Latent Adversarial Training Improves Robustness to Persistent Harmful Behaviors in LLMs

Abhay Sheshadri,Aidan Ewart,Phillip Guo,Aengus Lynch,Cindy Wu,Vivek Hebbar,Henry Sleight,Asa Cooper Stickland,Ethan Perez,Dylan Hadfield-Menell,Stephen Casper

Large language models (LLMs) can often be made to behave in undesirable ways that they are explicitly fine-tuned not to. For example, the LLM red-teaming literature has produced a wide variety of 'jailbreaking' techniques to elicit harmful text from models that were fine-tuned to be harmless. Recent work on red-teaming, model editing, and interpretability suggests that this challenge stems from how (adversarial) fine-tuning largely serves to suppress rather than remove undesirable capabilities from LLMs. Prior work has introduced latent adversarial training (LAT) as a way to improve robustness to broad classes of failures. These prior works have considered untargeted latent space attacks where the adversary perturbs latent activations to maximize loss on examples of desirable behavior. Untargeted LAT can provide a generic type of robustness but does not leverage information about specific failure modes. Here, we experiment with targeted LAT where the adversary seeks to minimize loss on a specific competing task. We find that it can augment a wide variety of state-of-the-art methods. First, we use targeted LAT to improve robustness to jailbreaks, outperforming a strong R2D2 baseline with orders of magnitude less compute. Second, we use it to more effectively remove backdoors with no knowledge of the trigger. Finally, we use it to more effectively unlearn knowledge for specific undesirable tasks in a way that is also more robust to re-learning. Overall, our results suggest that targeted LAT can be an effective tool for defending against harmful behaviors from LLMs.

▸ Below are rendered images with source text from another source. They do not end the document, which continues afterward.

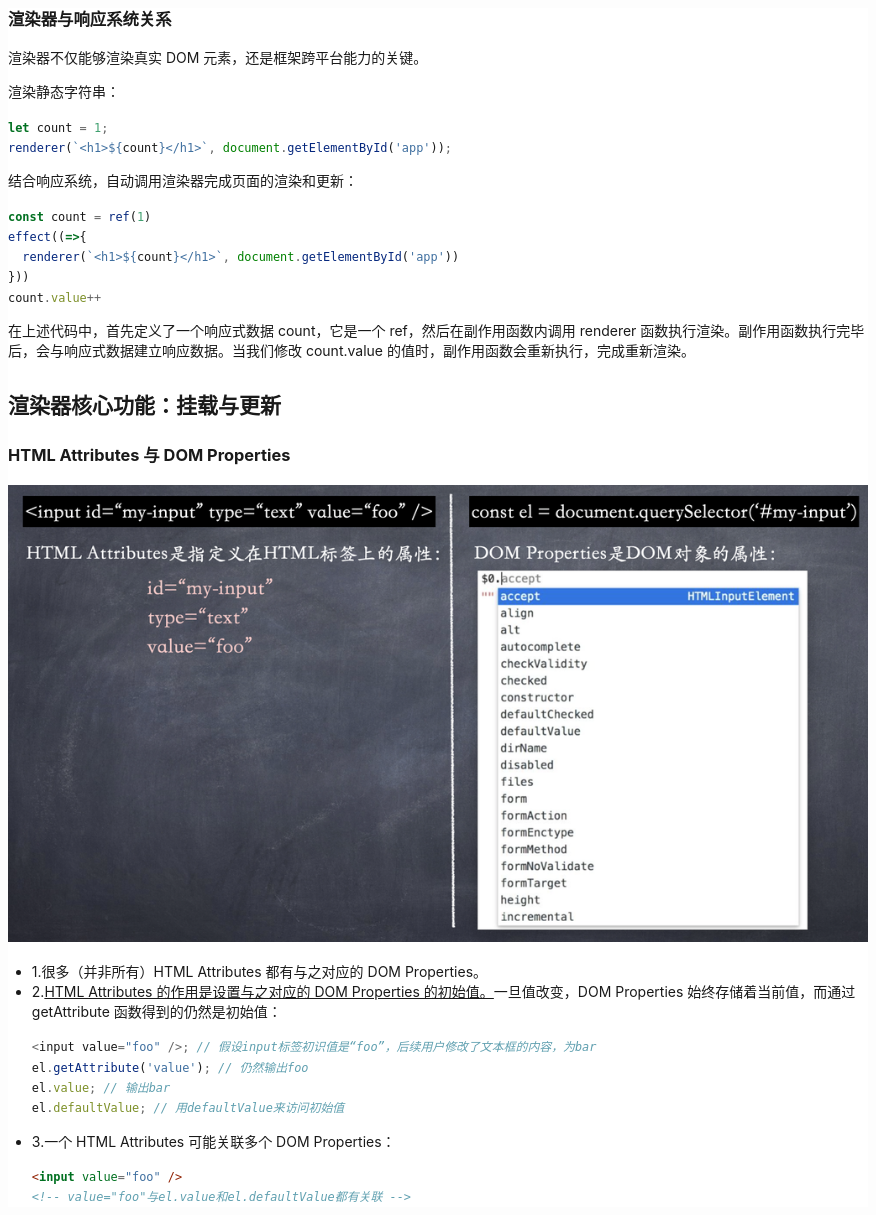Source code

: ### 渲染器与响应系统关系

渲染器不仅能够渲染真实 DOM 元素，还是框架跨平台能力的关键。

渲染静态字符串：

```js
let count = 1;
renderer(`<h1>${count}</h1>`, document.getElementById('app'));
```

结合响应系统，自动调用渲染器完成页面的渲染和更新：

```js
const count = ref(1)
effect((=>{
  renderer(`<h1>${count}</h1>`, document.getElementById('app'))
}))
count.value++
```

在上述代码中，首先定义了一个响应式数据 count，它是一个 ref，然后在副作用函数内调用 renderer 函数执行渲染。副作用函数执行完毕后，会与响应式数据建立响应数据。当我们修改 count.value 的值时，副作用函数会重新执行，完成重新渲染。

## 渲染器核心功能：挂载与更新

### HTML Attributes 与 DOM Properties

![](./img/html-prop.png)

- 1.很多（并非所有）HTML Attributes 都有与之对应的 DOM Properties。
- 2.<u>HTML Attributes 的作用是设置与之对应的 DOM Properties 的初始值。</u>一旦值改变，DOM Properties 始终存储着当前值，而通过 getAttribute 函数得到的仍然是初始值：
  ```js
  <input value="foo" />; // 假设input标签初识值是“foo”，后续用户修改了文本框的内容，为bar
  el.getAttribute('value'); // 仍然输出foo
  el.value; // 输出bar
  el.defaultValue; // 用defaultValue来访问初始值
  ```
- 3.一个 HTML Attributes 可能关联多个 DOM Properties：
  ```html
  <input value="foo" />
  <!-- value="foo"与el.value和el.defaultValue都有关联 -->
  ```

翻译：大型语言模型（LLMs）常会表现出其经过显式微调试图避免的不良行为。例如，针对LLM的红队测试研究已发展出多种“越狱”技术，能够从经过无害化微调的模型中诱导出有害文本。近期关于红队测试、模型编辑和可解释性的研究表明，这一挑战源于（对抗性）微调主要起到抑制而非消除LLM不良能力的作用。先前研究提出的潜在对抗训练（LAT）被证明能提升模型对广泛故障类别的鲁棒性。这些研究主要关注非定向潜在空间攻击，即攻击者通过扰动潜在激活来最大化良性行为示例的损失。非定向LAT虽能提供通用型鲁棒性，但未能利用特定故障模式的信息。本文通过实验探索定向LAT方法，使攻击者致力于最小化特定竞争任务的损失。我们发现该方法能有效增强多种前沿技术的性能：首先，定向LAT显著提升了对越狱攻击的防御能力，在计算量降低数个数量级的情况下超越了强基线方法R2D2；其次，该方法能在未知触发器的情况下更有效地消除后门漏洞；最后，定向LAT能更彻底地遗忘特定不良任务的知识，并增强对重新学习的抵抗能力。总体而言，我们的研究结果表明定向LAT可成为防御LLM有害行为的有效工具。